She refused, afraid that he would only cripple her. It was 2002, and Ou Chanta, 33, recalls that before that day she joked with her husband, saying "I think you have AIDS", after he began falling ill with diarrhea and headaches.
Two years later he died and she was failing, one of a startling large number of married Cambodian women infected with the virus by their husbands.
"The infection of monogamous married women is one of the real tragedies of the epidemic here," says Matthew Warner-Smith, acting country coordinator for
"The real injustice is women cannot do anything about it. The power dynamics are so heavily tilted in the favor of men. (Married women) are a very difficult group to reach," he says.
Cambodia continues to have the highest prevalence of HIV/AIDS in Asia, with 1.9 percent, or approximately 123,000 people, infected.
While health officials have beaten back the epidemic in its most obvious places, among sex workers and their clients, it has exploded in Cambodian families, passed along from cheating husbands to their wives.
The highest number of new HIV infections -- about 40 percent -- occur in married women, according to United Nations and government statistics.
An estimated 96 percent of the 57,500 Cambodian women with HIV are likely married and not engaged in sex work, according to statistics compiled at the end of 2003.
Prevention and treatment should be easy enough; to some extent Cambodia has dealt successfully with the virus for more than a decade, with workshops, better healthcare and safe sex media blitzes halting a spiraling infection rate in the impoverished country's sex industry.
But health workers, and the women themselves, say they are struggling to check the epidemic's spread among wives who are largely closed off to them by the taboos and prejudices of a male-dominated society.
Negotiating something as basic as condom use, a key factor in reining in the epidemic amongst sex workers, is nearly impossible for most married women, who have little power over their husband's actions -- even behaviour they know could be deadly to them as well.
"There is the whole association of condoms with sex workers. If either the husband or wife requests to use a condom, it would either interpreted as a sign of infidelity or disease," says Ingrid Fitzgerald, a consultant with the UN Development Fund for Women (UNIFEM).
As few as one percent of married Cambodian couple use condoms, according to a study by UNIFEM and the Ministry of Women's Affairs.
Many women "do not understand that they get infected from their husbands, or they do not have any power to ask their husbands to use a condom," says Pheng Pharozin of the Positive Women Sector, part of the Cambodian People Living with HIV/AIDS Network.
Housewife Soeung Samnang says she never spoke with her husband about preventing the disease.

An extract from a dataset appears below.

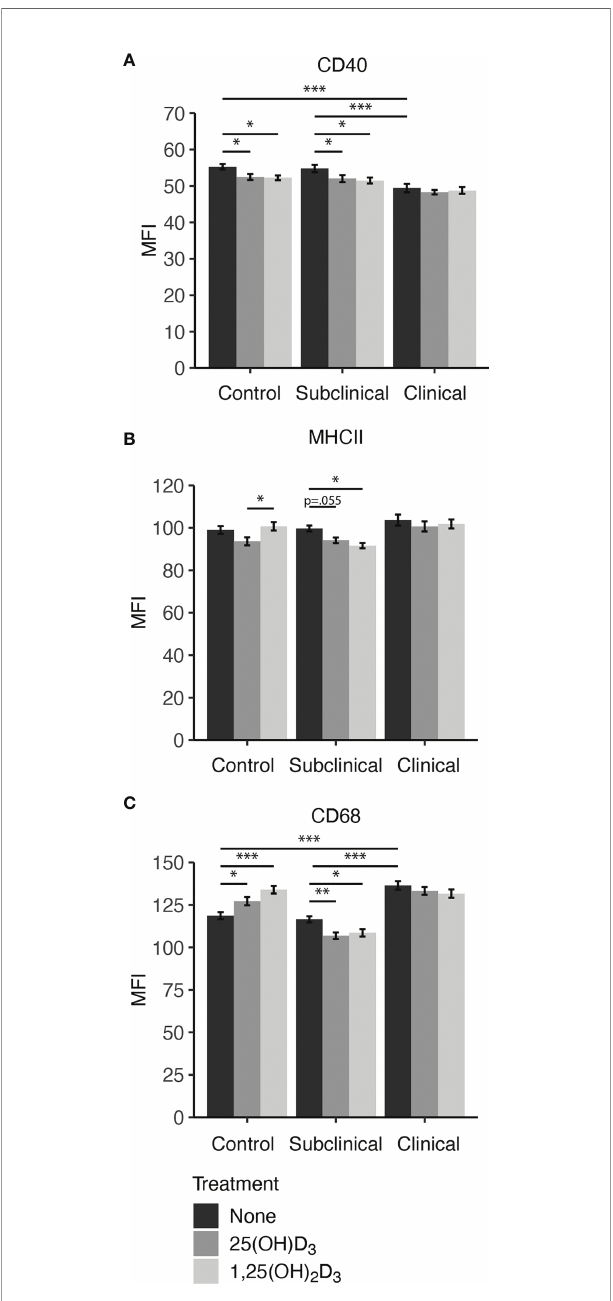
FIGURE 4 | Macrophage expression of activation markers (A) CD40, (B) MHCII, and pan-macrophage marker (C) CD68. Peripheral blood mononuclear cells (PBMCs) were isolated from the whole blood of dairy cattle naturally infected with Mycobacterium avium subsp. paratuberculosis (MAP) (clinical n=7, subclinical n=8) or noninfected controls (n=6). Cells were cultured 5-6 days to generate monocyte-derived macrophages (MDMs), pre- treated with vitamin D 3 as detailed in methods, then incubated 24 hrs with live MAP ± 25(OH)D 3 or ± 1,25(OH) 2 D 3 . The mean fl uorescence intensity (MFI) for each target was measured using marker speci fi c primary antibodies coupled with an Alexa Fluor labeled secondary antibody (MHCII[AF488]; CD68 [AF594]), or biotin labeled secondary and NeutrAvidin-DyLight 650 tertiary antibody (CD40). Data are presented as the MFI ± SE and signi fi cance levels are as follows: *< 0.05, **< 0.01, ***<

"I didn't dare talk to my husband about condoms because I felt embarrassed ... I knew nothing about AIDS," says the 29 year-old.
Eventually she plucked up courage to ask her husband to take a test, but he repeatedly refused.

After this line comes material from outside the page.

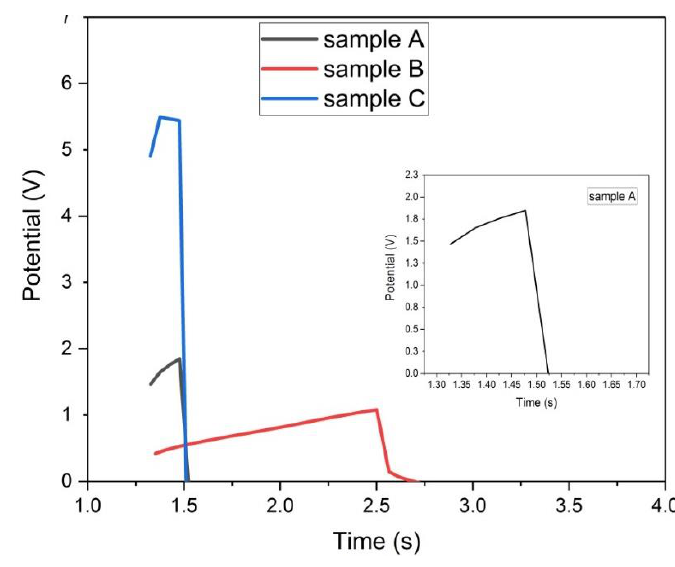
Figure 20. Galvanostatic charge-discharge plots of samples (A, B, and C) at 50 mA / g.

It was only when their six month-old daughter fell deathly ill and both she and Soeung Samnang were diagnosed with HIV that he acknowledged he might also be infected.
"I begged him many times. He denied he had AIDS. After his daughter started getting more and more sick he finally agreed ... the three of us had another test and a week later the results came back positive," she says.

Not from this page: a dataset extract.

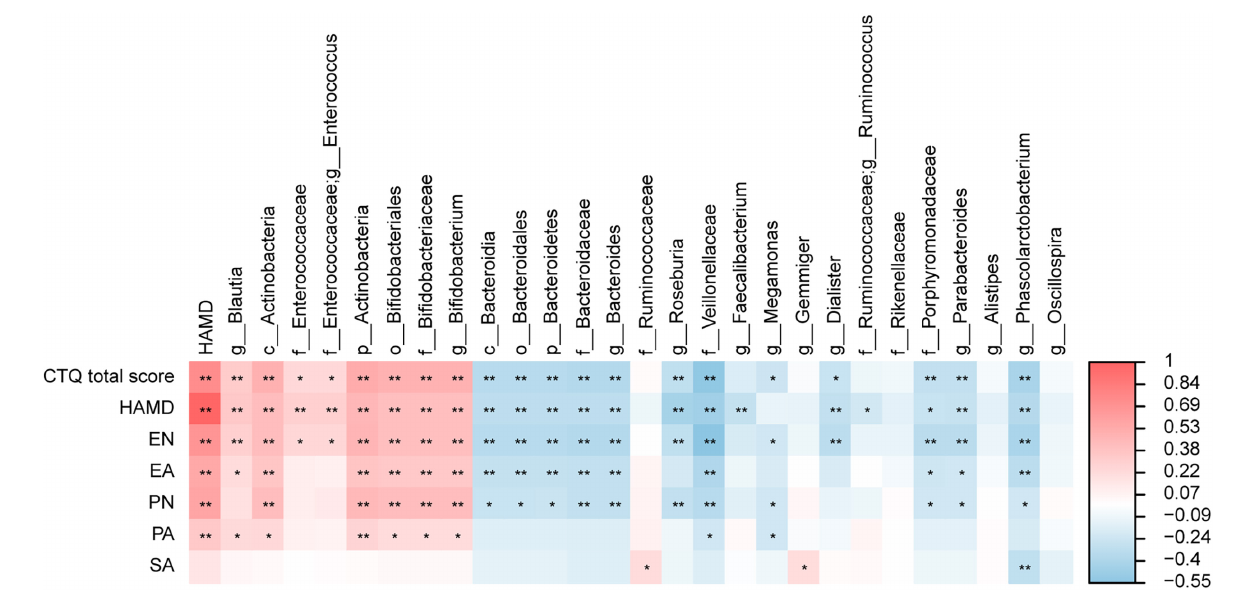
FIGURE 4 | The heatmaps of spearman correlation coefficient matrix between significant different gut microbiota and the score of the HAMD-24 and CTQ-SF. Red indicates positive correlations while blue indicates negative. * P < 0.05, ** P < 0.01.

But still, it was only moments before he died in 1999 that Soeung Samnang's husband admitted to sleeping around. Their daughter, who was infected through her, died in 2002.
"Some women trust their husbands too much," Soeung Samnang says.
Ou Chanta says her husband also refused to be tested for HIV/AIDS after he became sick. In the end she had to trick him into having blood drawn, telling him he was only being tested for malaria.
"My husband always denied he had AIDS, that's why I had to lie to him," the housewife says. She has been taking antiretrovirals to prevent her HIV developing into AIDS since coming to the capital Phnom Penh earlier this year.
She supports herself working alongside Soeung Samnang, stitching together purses and handbags.
Deceit, or denial is not uncommon in a culture where women risk physical violence for challenging their husbands.
"It's very difficult to tackle masculinity, but with an issue such as this it's something we have to do," UNIFEM's Fitzgerald says.
"I don't know if we know enough about how to do that effectively in the Cambodian context."
But Warner-Smith of UNAIDS says that despite the alarming spike in HIV among wives, Cambodia is not likely to see the devastation wrought by the disease in parts of Africa.
"There's not the same sexual networking," he says.
Beyond the husband "it is only one life and one or two children ... if that is translated into numbers you're not going to see a huge dent in the population.
"But even if you're only talking about two percent of the population, that's one person in 50 -- at least one or two people in each village, one child in each classroom ... it's still absolutely a tragedy," Warner-Smith says.